▸ Problem A
In the profile of Stewart K. Moore, which newspaper often runs his illustrations?
▸ Problem B
Repeat word for word the part of the profile of Stewart K. Moore that begins at "Of course, looking" and stops after "inside his dementia.".
--- begin Provided passage ---
Aristotle once said that "There is no great genius without a mixture of madness," but when he wrote those wise words thousands of years ago he surely couldn't have envisioned the proliferation of the Scottish and their impact on world culture.
Stewart K. Moore is one such Scotsman who leaves you wondering where madness begins and genius takes leave.
Of course, looking at the artwork on these pages and the cover of this magazine gives evidence of this genius, but not a few pints in any of Prague's pubs hints that the madness is anything but under control.
You might remember his much maligned comic strip in The Prague Post; "Morris Mule, taxidermist" a couple years back, or perhaps you're even in possession of the Prague Business Journal's Book of Lists with his artwork on the cover. His illustrations frequently appear in The Wall Street Journal, and we pestered this Capricorn 'til he gave us his artwork and a peak inside his dementia.
Here's what he said:
"It all started at the pub where a bunch of local artists I'd met up with hung out to drink. There was Jarda the surrealist painter; Mirek the pro-Hitlerite who painted only horses and spoke to everyone - including his friends - in an indecipherable babble of German, Czech and some other Slavic language; and the magnificently whiskered Radek, whose chief creative talents lay in having had 17 kids with 4 different women.
--- end Provided passage ---
--- begin Listed records ---
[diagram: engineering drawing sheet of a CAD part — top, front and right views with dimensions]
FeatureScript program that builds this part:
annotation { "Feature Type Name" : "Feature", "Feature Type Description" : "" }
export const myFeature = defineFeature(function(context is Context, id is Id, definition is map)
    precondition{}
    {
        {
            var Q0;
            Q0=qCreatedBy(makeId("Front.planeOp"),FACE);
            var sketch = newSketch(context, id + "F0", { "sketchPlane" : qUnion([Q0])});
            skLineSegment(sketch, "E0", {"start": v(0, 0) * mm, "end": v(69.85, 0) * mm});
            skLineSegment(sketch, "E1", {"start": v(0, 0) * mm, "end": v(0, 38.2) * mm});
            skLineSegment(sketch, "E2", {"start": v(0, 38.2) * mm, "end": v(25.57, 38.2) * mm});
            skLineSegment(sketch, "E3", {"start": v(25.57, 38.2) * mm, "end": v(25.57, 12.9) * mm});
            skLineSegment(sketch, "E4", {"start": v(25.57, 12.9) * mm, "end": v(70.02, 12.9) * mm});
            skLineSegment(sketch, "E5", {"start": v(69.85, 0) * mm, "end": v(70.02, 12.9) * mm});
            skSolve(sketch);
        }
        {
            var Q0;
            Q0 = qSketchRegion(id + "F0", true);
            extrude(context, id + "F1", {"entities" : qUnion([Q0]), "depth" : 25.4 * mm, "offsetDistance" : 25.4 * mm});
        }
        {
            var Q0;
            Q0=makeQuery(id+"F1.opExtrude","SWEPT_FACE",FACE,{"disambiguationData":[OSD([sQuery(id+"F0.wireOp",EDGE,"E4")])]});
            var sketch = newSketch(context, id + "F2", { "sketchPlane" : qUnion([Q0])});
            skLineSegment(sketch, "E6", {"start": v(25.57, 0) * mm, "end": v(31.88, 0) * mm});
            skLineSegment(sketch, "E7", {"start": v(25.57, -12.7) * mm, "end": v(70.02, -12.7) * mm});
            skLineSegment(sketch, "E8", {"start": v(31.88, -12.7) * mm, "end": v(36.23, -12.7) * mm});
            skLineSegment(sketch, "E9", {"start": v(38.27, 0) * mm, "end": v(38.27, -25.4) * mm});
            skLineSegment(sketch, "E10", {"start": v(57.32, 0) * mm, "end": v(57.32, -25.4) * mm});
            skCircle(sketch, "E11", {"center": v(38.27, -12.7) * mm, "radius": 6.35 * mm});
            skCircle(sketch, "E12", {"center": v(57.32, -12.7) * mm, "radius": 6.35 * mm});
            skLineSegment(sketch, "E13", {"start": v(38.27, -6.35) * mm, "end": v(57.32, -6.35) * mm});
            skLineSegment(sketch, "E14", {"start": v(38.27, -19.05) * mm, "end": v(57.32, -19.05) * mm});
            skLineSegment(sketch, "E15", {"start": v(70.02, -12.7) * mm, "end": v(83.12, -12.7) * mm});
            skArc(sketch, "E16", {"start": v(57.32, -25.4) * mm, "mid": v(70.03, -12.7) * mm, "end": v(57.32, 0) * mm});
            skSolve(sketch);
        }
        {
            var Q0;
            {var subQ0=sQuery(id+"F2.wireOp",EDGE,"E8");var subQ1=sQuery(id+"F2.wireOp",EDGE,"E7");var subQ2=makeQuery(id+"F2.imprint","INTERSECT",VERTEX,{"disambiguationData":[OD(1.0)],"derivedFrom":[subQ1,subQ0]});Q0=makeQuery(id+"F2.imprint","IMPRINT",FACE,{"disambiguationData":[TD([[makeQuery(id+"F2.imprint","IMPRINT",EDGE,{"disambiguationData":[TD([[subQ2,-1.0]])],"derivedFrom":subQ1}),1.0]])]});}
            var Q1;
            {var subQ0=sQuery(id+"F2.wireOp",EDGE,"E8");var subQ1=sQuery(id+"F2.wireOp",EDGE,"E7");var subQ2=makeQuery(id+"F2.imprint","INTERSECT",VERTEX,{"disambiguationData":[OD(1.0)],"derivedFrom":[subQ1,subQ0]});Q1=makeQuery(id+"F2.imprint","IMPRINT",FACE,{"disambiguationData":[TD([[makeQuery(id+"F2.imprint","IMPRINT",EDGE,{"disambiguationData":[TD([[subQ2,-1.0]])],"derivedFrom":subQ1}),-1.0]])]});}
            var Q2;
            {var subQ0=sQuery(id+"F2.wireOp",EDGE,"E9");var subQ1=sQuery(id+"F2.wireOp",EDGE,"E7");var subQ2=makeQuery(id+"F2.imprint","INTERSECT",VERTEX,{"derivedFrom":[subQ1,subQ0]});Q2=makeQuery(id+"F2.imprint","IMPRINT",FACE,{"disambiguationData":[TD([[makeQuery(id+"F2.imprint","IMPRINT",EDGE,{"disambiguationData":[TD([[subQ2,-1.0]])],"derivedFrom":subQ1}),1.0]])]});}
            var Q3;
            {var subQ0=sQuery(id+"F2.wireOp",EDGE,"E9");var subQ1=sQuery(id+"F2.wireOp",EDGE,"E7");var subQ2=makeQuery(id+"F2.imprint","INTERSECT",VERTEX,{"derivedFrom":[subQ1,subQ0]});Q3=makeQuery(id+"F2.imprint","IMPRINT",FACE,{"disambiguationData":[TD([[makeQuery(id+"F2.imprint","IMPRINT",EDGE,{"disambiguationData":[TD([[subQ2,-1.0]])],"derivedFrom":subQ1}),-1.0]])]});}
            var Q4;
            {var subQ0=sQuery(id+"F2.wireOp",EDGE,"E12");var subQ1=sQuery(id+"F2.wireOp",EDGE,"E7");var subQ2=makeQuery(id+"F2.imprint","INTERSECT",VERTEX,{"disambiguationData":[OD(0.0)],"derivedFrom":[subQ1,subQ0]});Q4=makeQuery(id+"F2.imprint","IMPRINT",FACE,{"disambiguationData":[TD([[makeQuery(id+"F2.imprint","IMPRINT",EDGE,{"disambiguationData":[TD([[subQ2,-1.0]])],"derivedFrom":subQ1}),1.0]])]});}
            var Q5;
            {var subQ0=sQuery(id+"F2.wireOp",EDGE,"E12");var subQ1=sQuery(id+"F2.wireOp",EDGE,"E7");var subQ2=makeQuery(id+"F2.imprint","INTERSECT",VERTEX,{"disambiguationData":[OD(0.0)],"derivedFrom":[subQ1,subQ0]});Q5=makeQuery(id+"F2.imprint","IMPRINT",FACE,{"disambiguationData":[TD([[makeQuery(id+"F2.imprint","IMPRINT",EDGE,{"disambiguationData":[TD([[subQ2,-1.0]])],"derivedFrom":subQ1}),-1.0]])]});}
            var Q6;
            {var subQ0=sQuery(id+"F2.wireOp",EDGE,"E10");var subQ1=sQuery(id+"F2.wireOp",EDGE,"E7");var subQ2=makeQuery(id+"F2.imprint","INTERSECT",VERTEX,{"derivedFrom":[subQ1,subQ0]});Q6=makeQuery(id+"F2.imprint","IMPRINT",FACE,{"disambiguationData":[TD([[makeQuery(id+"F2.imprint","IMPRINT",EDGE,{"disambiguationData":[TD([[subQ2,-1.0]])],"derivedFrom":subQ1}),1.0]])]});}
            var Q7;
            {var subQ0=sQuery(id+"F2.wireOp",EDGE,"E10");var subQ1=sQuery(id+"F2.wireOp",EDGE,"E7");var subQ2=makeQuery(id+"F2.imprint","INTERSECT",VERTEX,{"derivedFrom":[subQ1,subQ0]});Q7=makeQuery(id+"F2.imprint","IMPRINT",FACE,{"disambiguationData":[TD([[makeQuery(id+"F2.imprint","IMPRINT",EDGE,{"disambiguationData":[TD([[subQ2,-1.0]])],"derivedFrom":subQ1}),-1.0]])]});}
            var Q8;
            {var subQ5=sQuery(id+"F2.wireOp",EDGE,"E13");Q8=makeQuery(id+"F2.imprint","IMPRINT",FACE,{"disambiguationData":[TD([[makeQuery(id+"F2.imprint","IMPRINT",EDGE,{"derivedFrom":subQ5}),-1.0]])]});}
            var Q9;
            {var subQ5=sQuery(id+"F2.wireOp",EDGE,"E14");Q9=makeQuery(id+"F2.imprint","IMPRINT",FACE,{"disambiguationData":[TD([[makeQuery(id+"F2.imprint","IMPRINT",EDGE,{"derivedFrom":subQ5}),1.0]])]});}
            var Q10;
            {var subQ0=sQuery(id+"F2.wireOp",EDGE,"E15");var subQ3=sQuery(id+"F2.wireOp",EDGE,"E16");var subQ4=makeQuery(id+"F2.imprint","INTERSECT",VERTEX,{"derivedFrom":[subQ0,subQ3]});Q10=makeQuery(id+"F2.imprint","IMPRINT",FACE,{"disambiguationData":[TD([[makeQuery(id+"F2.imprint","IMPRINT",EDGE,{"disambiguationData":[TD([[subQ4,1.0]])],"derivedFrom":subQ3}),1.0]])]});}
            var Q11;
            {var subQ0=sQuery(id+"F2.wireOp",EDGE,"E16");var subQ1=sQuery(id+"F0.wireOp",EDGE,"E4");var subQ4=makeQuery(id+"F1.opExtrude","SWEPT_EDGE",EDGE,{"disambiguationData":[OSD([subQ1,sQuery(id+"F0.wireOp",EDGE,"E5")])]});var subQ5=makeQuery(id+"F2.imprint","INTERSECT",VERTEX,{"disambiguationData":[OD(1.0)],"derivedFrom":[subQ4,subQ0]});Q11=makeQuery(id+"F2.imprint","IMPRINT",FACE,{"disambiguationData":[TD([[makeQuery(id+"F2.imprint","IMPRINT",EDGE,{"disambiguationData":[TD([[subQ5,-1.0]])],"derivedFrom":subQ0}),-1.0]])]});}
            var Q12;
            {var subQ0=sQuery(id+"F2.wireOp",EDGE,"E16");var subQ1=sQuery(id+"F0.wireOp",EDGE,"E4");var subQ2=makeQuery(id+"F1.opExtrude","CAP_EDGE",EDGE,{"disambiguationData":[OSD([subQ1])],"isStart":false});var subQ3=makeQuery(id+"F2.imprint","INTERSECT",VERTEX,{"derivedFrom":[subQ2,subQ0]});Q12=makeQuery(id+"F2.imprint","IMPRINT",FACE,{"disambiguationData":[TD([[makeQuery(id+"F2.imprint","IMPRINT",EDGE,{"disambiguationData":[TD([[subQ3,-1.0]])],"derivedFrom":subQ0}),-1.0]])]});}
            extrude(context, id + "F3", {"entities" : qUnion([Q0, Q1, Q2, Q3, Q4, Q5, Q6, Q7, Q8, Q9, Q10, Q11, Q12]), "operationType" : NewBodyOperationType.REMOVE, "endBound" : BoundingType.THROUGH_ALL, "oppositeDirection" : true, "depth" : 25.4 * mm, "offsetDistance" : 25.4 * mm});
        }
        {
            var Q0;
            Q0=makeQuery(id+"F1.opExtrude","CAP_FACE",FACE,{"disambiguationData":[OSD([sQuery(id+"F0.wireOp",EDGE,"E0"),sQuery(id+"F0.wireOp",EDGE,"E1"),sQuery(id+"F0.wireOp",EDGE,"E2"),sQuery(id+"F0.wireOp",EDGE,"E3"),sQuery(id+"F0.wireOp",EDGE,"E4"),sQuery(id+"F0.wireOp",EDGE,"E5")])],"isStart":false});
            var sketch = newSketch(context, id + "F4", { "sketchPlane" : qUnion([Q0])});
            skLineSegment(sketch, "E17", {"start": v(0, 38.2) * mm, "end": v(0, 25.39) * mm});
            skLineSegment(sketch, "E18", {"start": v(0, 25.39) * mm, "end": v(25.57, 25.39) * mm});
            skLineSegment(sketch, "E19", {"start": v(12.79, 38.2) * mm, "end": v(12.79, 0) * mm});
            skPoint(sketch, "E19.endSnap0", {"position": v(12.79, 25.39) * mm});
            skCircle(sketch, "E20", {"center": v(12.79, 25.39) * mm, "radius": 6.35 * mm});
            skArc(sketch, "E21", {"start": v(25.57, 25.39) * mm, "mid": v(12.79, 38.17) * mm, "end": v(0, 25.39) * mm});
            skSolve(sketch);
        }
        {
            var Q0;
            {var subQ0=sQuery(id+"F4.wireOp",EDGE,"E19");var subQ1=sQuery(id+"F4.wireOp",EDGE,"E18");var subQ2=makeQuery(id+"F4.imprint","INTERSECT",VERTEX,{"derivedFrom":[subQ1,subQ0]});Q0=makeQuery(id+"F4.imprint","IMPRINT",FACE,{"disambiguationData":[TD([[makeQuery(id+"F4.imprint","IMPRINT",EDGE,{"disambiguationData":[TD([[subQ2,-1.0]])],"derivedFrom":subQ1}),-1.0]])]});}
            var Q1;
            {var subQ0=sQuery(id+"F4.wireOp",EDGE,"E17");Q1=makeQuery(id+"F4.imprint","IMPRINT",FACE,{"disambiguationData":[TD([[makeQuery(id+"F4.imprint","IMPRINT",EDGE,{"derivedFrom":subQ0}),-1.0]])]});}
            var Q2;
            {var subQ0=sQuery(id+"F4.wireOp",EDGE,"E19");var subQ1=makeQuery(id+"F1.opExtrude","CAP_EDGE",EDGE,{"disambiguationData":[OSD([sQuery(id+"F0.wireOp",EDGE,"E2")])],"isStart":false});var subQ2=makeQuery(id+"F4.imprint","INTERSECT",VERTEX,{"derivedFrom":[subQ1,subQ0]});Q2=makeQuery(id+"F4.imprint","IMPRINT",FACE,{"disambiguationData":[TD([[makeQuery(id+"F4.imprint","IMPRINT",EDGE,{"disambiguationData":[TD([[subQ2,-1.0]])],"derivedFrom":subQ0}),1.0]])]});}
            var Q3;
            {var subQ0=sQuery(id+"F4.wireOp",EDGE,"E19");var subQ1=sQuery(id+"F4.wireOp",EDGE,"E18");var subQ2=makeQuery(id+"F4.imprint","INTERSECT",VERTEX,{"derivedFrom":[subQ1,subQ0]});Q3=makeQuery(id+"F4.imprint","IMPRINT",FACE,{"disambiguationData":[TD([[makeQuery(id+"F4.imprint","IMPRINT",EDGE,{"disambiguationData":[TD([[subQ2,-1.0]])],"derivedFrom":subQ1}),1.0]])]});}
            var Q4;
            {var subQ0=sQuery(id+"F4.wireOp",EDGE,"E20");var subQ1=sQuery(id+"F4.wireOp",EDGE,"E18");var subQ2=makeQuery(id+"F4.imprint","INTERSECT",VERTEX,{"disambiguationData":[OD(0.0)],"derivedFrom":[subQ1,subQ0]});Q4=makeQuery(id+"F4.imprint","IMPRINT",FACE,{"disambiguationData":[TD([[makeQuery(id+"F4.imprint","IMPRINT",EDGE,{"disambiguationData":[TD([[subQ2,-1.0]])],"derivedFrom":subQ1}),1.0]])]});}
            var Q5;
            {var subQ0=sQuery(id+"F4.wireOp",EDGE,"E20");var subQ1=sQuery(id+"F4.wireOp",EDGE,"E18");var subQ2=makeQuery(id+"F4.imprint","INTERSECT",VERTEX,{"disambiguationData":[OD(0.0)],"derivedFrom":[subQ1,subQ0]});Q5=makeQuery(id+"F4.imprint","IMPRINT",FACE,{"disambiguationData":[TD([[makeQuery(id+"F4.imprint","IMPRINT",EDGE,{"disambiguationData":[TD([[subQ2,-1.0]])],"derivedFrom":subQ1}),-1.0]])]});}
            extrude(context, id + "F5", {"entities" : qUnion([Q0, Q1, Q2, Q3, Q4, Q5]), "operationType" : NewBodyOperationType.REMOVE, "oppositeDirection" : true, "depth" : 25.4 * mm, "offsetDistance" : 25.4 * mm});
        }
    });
--- end Listed records ---
▸ Complete response A
The Wall Street Journal

▸ Complete response B
Of course, looking at the artwork on these pages and the cover of this magazine gives evidence of this genius, but not a few pints in any of Prague's pubs hints that the madness is anything but under control.
You might remember his much maligned comic strip in The Prague Post; "Morris Mule, taxidermist" a couple years back, or perhaps you're even in possession of the Prague Business Journal's Book of Lists with his artwork on the cover. His illustrations frequently appear in The Wall Street Journal, and we pestered this Capricorn 'til he gave us his artwork and a peak inside his dementia.